LIBOR Replacement (SOFR…. so far …) and what about those zombies?
It is well known that LIBOR is going away in 2021. Much has been said and written about this fact, and the reasons for its demise, since the issue was raised in 2014. However, with the deadline looming a couple of years away, exactly what progress has been made?
The SOFR (Secured Overnight Financing Rate) is the replacement rate that has been pushed to the forefront by the Alternative Reference Rates Committee (“ARRC”) appointed by the New York Federal Reserve. This rate was first published on April 3, 2018, by the New York Federal Reserve Bank and is now published each business day at approximately 8:00 a.m. The new rate is based on an average of short term repo loans that are backed by Treasury securities.
The transition to the SOFR in the traditional lending space will require market acceptance and adaptation. In what has been hailed the first big step in the direction of such acceptance in late July, Fannie Mae sold $6,000,000,000 of adjustable rate securities with interest at the SOFR plus a small spread. While meriting a story in the Wall Street Journal, it should be noted that this particular transaction does not provide any guidance to lenders who recognize the need to “do something” with respect to existing loans already on the books that mature after the critical date in 2021.
In anticipation of LIBOR being eliminated in 2021, a transition timeline has been published; however, the primary focus now is on products other than term lending. Many lenders may take comfort in the fact that their loan documents provide that in the event the LIBOR Rate is unavailable, the lender may substitute an alternative index, which is usually some variation of Prime Rate. A couple of problems come to mind in connection with relying on this provision.
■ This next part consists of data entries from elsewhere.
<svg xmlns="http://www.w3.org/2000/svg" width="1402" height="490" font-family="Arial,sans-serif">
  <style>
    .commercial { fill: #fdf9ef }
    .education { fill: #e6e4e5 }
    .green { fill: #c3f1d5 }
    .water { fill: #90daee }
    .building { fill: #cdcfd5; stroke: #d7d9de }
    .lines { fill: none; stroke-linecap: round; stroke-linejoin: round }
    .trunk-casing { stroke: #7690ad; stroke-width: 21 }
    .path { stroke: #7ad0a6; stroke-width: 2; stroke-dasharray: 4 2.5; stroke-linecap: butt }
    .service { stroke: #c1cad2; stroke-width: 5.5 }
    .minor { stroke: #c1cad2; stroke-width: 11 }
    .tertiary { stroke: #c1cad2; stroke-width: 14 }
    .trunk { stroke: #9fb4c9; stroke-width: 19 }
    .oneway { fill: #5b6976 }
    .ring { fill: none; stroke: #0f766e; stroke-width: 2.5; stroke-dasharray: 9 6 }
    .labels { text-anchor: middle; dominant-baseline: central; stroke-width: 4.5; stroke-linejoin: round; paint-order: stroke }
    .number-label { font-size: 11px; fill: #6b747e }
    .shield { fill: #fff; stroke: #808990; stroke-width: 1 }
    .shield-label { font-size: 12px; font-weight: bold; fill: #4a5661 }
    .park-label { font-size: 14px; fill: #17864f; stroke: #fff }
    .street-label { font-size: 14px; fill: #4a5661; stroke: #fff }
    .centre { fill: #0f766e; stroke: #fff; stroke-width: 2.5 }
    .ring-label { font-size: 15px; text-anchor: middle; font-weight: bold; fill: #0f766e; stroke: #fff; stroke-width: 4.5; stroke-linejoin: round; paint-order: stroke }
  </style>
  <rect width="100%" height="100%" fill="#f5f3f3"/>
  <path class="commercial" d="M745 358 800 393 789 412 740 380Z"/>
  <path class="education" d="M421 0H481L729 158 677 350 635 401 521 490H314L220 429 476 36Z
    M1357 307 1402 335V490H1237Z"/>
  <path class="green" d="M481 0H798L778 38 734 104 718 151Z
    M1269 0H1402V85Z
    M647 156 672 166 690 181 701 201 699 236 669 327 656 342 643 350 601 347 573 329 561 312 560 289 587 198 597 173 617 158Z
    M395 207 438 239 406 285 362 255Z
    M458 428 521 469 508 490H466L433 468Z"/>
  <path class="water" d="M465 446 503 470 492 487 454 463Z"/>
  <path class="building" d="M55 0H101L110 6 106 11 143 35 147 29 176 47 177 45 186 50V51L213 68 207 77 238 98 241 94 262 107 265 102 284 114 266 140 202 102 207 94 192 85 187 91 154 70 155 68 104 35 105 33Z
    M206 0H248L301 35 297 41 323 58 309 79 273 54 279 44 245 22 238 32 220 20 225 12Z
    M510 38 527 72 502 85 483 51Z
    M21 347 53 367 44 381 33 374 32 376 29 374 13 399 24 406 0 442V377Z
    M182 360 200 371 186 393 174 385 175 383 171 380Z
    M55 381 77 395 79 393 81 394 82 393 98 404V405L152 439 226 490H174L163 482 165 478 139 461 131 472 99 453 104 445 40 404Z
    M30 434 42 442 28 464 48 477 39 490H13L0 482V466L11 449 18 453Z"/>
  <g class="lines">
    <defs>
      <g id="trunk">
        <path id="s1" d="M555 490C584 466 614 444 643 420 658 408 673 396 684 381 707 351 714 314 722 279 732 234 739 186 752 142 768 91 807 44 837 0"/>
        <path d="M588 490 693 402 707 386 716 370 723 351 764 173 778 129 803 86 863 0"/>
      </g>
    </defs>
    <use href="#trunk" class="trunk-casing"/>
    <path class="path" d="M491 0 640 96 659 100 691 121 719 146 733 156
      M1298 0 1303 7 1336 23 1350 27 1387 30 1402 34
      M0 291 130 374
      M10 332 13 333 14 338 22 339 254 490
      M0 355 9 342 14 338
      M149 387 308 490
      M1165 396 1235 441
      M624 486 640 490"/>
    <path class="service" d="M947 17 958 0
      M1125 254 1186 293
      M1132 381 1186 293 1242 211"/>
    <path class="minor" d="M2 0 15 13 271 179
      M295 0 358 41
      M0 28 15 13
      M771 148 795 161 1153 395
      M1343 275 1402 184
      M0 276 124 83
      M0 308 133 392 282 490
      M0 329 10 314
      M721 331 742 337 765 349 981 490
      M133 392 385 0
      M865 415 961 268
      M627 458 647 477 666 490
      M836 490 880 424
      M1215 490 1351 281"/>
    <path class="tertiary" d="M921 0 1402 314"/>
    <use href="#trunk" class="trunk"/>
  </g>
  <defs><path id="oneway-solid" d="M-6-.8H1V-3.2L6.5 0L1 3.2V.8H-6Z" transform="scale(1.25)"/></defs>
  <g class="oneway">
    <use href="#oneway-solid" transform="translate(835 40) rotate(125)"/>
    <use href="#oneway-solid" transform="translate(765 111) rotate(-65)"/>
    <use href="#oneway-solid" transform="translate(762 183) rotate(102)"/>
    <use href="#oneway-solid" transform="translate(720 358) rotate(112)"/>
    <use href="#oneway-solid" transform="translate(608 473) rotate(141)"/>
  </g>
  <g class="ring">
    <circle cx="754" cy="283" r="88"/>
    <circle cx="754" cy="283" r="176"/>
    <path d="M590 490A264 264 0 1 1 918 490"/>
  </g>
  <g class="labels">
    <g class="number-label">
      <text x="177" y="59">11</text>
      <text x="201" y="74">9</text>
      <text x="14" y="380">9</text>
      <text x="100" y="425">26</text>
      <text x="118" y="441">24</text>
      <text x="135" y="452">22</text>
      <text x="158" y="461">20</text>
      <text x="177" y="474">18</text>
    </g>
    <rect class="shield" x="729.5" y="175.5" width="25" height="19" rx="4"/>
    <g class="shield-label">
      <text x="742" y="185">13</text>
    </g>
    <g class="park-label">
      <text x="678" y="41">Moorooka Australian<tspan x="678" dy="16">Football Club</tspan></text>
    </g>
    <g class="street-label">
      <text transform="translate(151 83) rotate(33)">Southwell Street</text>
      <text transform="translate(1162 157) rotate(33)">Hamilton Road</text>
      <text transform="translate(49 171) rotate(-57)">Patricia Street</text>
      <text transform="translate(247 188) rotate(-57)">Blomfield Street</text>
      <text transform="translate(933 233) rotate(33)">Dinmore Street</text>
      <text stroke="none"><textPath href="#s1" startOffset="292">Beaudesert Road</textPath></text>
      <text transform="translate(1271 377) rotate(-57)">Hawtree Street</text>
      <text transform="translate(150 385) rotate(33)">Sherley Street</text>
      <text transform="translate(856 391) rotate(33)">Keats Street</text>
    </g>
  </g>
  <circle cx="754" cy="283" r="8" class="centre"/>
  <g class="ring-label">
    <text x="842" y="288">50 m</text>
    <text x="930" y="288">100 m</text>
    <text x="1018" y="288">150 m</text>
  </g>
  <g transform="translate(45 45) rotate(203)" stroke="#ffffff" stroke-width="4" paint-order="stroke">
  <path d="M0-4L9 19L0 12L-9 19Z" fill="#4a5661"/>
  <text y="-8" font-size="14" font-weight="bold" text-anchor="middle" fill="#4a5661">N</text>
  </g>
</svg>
One concern is that the current alternate rate provisions in existing loan documents were intended to address a potential short disruption (whether mechanical or otherwise) in the ability of a financial institution to obtain a LIBOR quote in the market; these provisions were never intended to be a long-term fix for any and all issues that arose. Another issue is that the SOFR is an overnight rate that does not deal with either credit risk concerns and/or stress in the credit markets. Consider that if this fall back rate was implemented today, prime rate plus any spread is going to be significantly higher than the current LIBOR, which could even be more of any issue as prime rates continue to rise. The long and the short of it is that the SOFR it is not going to be readily adopted in its current form as it does not reflect long term risk.
On a positive note, the Alternate Reference Rates Committee has implemented working groups to address business loans, variable rate notes and mortgages, and is in the process of developing a rate that can be used in the syndicated loan market. It is anticipated that the SOFR will be modified to include a one or three month rate option (as opposed to an overnight rate) and that some quantum of risk will be incorporated.
On a not so positive note, it has also been suggested that LIBOR will not completely go away in 2021, opening the door for a “Zombie rate”. The Zombie rate could take a couple of forms. One possibility that has been suggested is that a lender and a borrower could agree that on the day the last the LIBOR is published in 2021, that published rate would govern the loan going forward to its maturity date. The other way that zombies could walk the earth is that a handful of banks will continue to quote a LIBOR rate of some sort. Neither one of these scary things should come to pass, but accelerating the LIBOR replacement process will cause bankers to sleep better.